6acd1b7e · Frederic Bastien · 2091dc3d · 6acd1b7e
--- a/theano/gpuarray/multinomial.py
+++ b/theano/gpuarray/multinomial.py
@@ -318,8 +318,8 @@ KERNEL void k_multi_warp_multinomial_wor(
            // No need to renormalize after the last samples.
            if (c == (n_samples - 1))
                break;
-            // renormalize the multinomial
+            // parallel renormalize the multinomial
-            for (ga_int k = 0; k < nb_outcomes; ++k)
+            for (ga_int k = LID_1; k < nb_outcomes; k+=LDIM_1)
            {
                global_pvals_copy[k * pvals_col_stride + n * pvals_row_stride] /= cummul;
            }
@@ -442,7 +442,18 @@ KERNEL void k_multi_warp_multinomial_wor(
        args[9] = (void*)&strides[3];
        args[10] = (void*)&strides[4];
-        err = GpuKernel_call(&%(kname)s, 1, &nb_threads, &nb_blocks, 0, args);
+        size_t nb_threads2[2], nb_blocks2[2];
+        nb_threads2[0] = nb_threads;
+        nb_threads2[1] = 1;
+        // If we can't schedule enough threads parallelize the renormalization.

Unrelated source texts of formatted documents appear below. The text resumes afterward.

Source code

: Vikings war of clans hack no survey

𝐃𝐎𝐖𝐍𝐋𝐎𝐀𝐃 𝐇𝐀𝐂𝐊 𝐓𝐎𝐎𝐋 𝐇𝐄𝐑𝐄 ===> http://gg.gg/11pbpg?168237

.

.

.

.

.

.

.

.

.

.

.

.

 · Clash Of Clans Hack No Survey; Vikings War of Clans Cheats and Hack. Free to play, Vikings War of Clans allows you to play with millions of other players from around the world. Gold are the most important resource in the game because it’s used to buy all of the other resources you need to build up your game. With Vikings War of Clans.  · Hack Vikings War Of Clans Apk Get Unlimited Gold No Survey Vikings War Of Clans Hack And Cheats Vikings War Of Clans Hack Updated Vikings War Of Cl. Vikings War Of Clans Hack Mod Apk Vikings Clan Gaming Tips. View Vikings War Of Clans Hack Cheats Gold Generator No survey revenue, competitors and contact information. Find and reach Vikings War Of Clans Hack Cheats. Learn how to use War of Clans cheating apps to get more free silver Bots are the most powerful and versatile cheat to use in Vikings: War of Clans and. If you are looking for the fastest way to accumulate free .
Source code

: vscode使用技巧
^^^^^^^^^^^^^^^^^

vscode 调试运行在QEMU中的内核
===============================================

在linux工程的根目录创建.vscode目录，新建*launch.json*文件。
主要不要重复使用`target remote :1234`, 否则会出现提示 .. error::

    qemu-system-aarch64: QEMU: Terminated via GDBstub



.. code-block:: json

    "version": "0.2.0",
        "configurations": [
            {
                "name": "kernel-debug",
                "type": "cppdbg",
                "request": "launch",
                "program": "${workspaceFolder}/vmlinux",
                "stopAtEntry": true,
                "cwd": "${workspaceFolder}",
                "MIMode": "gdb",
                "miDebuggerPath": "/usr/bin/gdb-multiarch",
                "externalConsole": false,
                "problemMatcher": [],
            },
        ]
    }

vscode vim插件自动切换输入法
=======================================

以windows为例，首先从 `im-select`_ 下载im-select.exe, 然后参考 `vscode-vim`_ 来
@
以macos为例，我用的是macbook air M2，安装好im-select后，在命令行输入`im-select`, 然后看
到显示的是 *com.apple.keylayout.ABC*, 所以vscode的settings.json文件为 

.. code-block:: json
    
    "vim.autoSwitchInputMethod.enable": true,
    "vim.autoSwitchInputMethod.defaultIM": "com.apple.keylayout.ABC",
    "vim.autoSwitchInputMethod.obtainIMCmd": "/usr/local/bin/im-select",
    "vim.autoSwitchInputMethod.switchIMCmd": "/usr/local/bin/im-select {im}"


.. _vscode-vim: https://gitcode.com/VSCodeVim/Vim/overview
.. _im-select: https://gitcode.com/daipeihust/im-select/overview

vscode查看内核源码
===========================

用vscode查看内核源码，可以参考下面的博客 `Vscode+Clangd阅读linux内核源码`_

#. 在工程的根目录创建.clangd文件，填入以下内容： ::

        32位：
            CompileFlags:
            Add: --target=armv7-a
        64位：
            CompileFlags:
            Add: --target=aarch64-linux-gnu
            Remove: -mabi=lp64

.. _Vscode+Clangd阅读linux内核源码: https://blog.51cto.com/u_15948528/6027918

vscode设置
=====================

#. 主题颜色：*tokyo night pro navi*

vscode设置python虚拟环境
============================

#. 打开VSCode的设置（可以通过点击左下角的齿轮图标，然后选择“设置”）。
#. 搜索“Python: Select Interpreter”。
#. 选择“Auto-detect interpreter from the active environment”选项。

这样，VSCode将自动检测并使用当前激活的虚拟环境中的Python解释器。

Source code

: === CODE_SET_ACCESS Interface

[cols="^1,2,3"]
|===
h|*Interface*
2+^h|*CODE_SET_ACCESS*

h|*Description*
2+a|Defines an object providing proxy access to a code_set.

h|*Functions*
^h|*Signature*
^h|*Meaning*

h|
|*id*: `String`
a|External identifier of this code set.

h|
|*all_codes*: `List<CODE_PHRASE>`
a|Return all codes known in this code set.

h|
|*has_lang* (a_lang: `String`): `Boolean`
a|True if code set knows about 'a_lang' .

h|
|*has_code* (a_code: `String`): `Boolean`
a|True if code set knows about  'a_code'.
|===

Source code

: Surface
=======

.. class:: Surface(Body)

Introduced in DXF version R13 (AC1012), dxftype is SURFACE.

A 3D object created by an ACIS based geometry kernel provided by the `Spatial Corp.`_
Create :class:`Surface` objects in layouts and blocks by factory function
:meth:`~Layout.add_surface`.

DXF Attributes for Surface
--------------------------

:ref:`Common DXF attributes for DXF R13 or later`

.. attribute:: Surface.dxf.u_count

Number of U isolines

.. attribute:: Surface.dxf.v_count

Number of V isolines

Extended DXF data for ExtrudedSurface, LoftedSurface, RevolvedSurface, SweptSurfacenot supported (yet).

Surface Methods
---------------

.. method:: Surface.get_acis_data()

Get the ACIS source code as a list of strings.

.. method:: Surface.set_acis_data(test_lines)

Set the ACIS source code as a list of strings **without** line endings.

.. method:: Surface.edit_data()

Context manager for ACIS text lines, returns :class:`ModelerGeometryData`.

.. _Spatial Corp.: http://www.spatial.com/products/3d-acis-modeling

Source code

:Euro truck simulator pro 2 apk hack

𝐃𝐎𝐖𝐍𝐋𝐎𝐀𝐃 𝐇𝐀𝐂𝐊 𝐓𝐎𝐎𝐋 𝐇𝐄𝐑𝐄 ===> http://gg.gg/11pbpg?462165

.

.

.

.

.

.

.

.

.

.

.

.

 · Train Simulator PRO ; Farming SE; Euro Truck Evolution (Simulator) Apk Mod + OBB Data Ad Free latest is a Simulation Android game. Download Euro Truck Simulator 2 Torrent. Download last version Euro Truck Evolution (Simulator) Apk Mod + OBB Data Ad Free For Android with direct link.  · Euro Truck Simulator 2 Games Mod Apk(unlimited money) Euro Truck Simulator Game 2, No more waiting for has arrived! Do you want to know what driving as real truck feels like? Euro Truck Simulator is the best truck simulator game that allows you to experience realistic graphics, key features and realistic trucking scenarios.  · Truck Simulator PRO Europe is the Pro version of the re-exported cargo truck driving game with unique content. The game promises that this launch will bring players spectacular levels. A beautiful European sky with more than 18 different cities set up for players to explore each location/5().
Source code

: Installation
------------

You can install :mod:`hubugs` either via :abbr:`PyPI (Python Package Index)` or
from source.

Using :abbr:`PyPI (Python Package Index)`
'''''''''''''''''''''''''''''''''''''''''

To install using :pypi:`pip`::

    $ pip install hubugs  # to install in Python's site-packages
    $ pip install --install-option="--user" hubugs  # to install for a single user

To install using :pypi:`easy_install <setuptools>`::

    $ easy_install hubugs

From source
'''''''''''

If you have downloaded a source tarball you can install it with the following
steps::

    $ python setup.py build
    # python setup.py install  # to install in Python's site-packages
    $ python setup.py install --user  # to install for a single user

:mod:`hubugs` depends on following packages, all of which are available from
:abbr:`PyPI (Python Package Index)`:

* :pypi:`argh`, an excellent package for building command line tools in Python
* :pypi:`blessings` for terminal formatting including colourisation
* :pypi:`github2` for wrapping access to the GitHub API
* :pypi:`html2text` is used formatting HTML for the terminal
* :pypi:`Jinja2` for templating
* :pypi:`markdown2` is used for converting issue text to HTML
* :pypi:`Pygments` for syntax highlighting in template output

+        // I do this because we don't always use those extra threads.
+        if (nb_threads * nb_blocks < 2048)
+            nb_threads2[1] = 1024 / nb_threads;
+        nb_blocks2[0] = nb_blocks;
+        nb_blocks2[1] = 1;
+        err = GpuKernel_call(&%(kname)s, 2, nb_threads2, nb_blocks2, 0, args);
        if (err != GA_NO_ERROR) {
           PyErr_Format(
                PyExc_RuntimeError,
@@ -458,7 +469,7 @@ KERNEL void k_multi_warp_multinomial_wor(
        return s
    def c_code_cache_version(self):
-        return (2,)
+        return (3,)
 @register_opt('fast_compile')